Zaki George, Gudla Prabhakar R, Lee Kyunghun, Kim Justin, Ozbun Laurent, Shachar Sigal, Gadkari Manasi, Sun Jing, Fraser Iain D C, Franco Luis M, Misteli Tom, Pegoraro Gianluca
Biomedical Informatics and Data Science Directorate, Frederick National Laboratory for Cancer Research (FNLCR), Frederick, Maryland, USA.
High-Throughput Imaging Facility (HiTIF), Center for Cancer Research (CCR), NCI/NIH, Bethesda, Maryland, USA.
Cytometry A. 2020 Dec;97(12):1248-1264. doi: 10.1002/cyto.a.24257. Epub 2020 Nov 19.

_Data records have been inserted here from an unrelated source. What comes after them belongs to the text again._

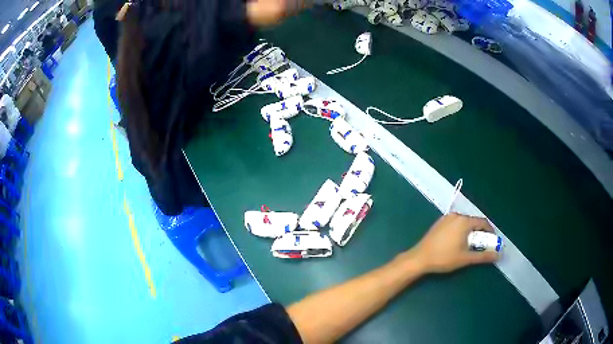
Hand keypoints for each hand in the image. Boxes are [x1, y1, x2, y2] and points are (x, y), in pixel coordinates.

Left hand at [412, 213, 498, 273]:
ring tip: (470, 245)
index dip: (490, 231)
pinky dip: (461, 230)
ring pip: (464, 223)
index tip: (492, 241)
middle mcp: (456, 215)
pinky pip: (455, 224)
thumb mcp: (466, 258)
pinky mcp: (439, 223)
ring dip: (470, 232)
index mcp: (464, 221)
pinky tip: (458, 242)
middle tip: (481, 245)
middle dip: (480, 233)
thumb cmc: (444, 258)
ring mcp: (446, 218)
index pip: (483, 222)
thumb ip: (483, 256)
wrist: (420, 258)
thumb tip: (498, 255)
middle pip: (473, 222)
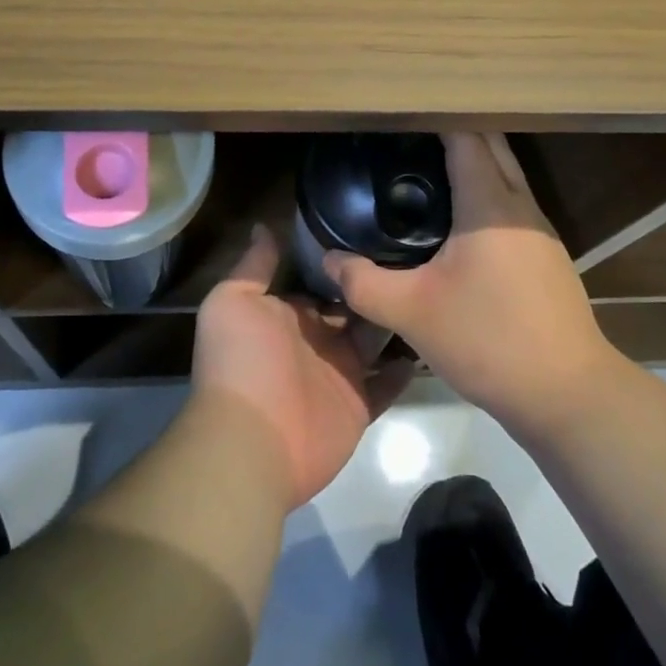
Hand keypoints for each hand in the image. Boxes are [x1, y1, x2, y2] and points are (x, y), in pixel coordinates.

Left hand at [193, 224, 411, 510]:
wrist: (250, 440)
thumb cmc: (241, 361)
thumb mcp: (233, 300)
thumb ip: (255, 265)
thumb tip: (263, 224)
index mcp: (289, 313)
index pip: (321, 281)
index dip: (343, 261)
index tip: (375, 231)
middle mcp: (316, 339)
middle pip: (352, 307)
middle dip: (375, 286)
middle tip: (416, 256)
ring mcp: (340, 373)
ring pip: (374, 340)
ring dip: (395, 320)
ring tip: (432, 289)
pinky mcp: (358, 405)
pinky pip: (387, 385)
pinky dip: (404, 369)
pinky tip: (431, 341)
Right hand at [325, 133, 615, 439]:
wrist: (569, 395)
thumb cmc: (489, 340)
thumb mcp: (413, 313)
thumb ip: (364, 283)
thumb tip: (328, 260)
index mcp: (490, 203)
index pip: (465, 135)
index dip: (435, 115)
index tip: (401, 109)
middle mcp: (520, 205)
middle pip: (491, 144)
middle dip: (454, 128)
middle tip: (407, 131)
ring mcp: (539, 230)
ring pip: (506, 172)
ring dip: (474, 158)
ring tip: (425, 163)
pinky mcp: (546, 255)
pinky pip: (511, 201)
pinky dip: (485, 188)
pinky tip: (457, 215)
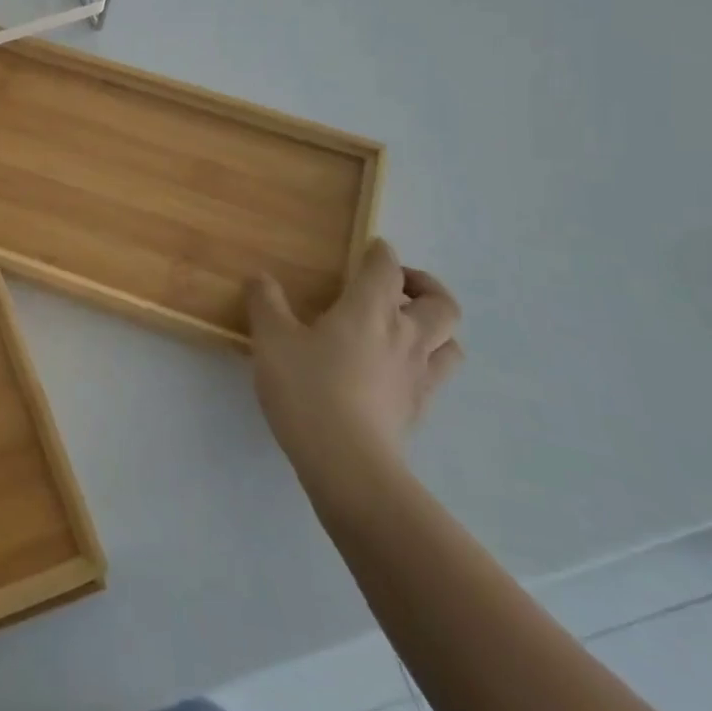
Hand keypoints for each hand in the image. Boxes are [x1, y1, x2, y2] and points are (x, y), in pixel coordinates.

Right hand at [248, 240, 462, 489]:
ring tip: (408, 328)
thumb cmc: (307, 389)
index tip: (372, 248)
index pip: (386, 268)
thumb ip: (266, 303)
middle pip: (441, 304)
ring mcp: (418, 376)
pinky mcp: (419, 410)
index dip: (381, 253)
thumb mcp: (271, 339)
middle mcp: (404, 336)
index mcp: (369, 310)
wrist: (347, 462)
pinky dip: (427, 364)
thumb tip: (260, 277)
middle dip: (425, 287)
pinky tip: (399, 371)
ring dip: (436, 328)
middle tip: (398, 287)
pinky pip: (437, 377)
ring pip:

Deep learning is rapidly becoming the technique of choice for automated segmentation of nuclei in biological image analysis workflows. In order to evaluate the feasibility of training nuclear segmentation models on small, custom annotated image datasets that have been augmented, we have designed a computational pipeline to systematically compare different nuclear segmentation model architectures and model training strategies. Using this approach, we demonstrate that transfer learning and tuning of training parameters, such as the composition, size, and preprocessing of the training image dataset, can lead to robust nuclear segmentation models, which match, and often exceed, the performance of existing, off-the-shelf deep learning models pretrained on large image datasets. We envision a practical scenario where deep learning nuclear segmentation models trained in this way can be shared across a laboratory, facility, or institution, and continuously improved by training them on progressively larger and varied image datasets. Our work provides computational tools and a practical framework for deep learning-based biological image segmentation using small annotated image datasets. Published [2020]. This article is a U.S. Government work and is in the public domain in the USA.
深度学习正迅速成为生物图像分析工作流程中细胞核自动分割的首选技术。为了评估在经过扩充的小型自定义注释图像数据集上训练细胞核分割模型的可行性,我们设计了一个计算管道,以系统地比较不同的细胞核分割模型架构和模型训练策略。使用这种方法,我们证明了迁移学习和训练参数的调整,如训练图像数据集的组成、大小和预处理,可以产生强大的细胞核分割模型,这些模型能够匹配并常常超过在大型图像数据集上预训练的现有现成深度学习模型的性能。我们设想了一种实际场景,即通过这种方式训练的深度学习细胞核分割模型可以在实验室、机构或单位之间共享,并通过在越来越大且多样的图像数据集上进行训练来不断改进。我们的工作为使用小型注释图像数据集进行基于深度学习的生物图像分割提供了计算工具和实用框架。发表于[2020年]。本文是美国政府作品,在美国属于公共领域。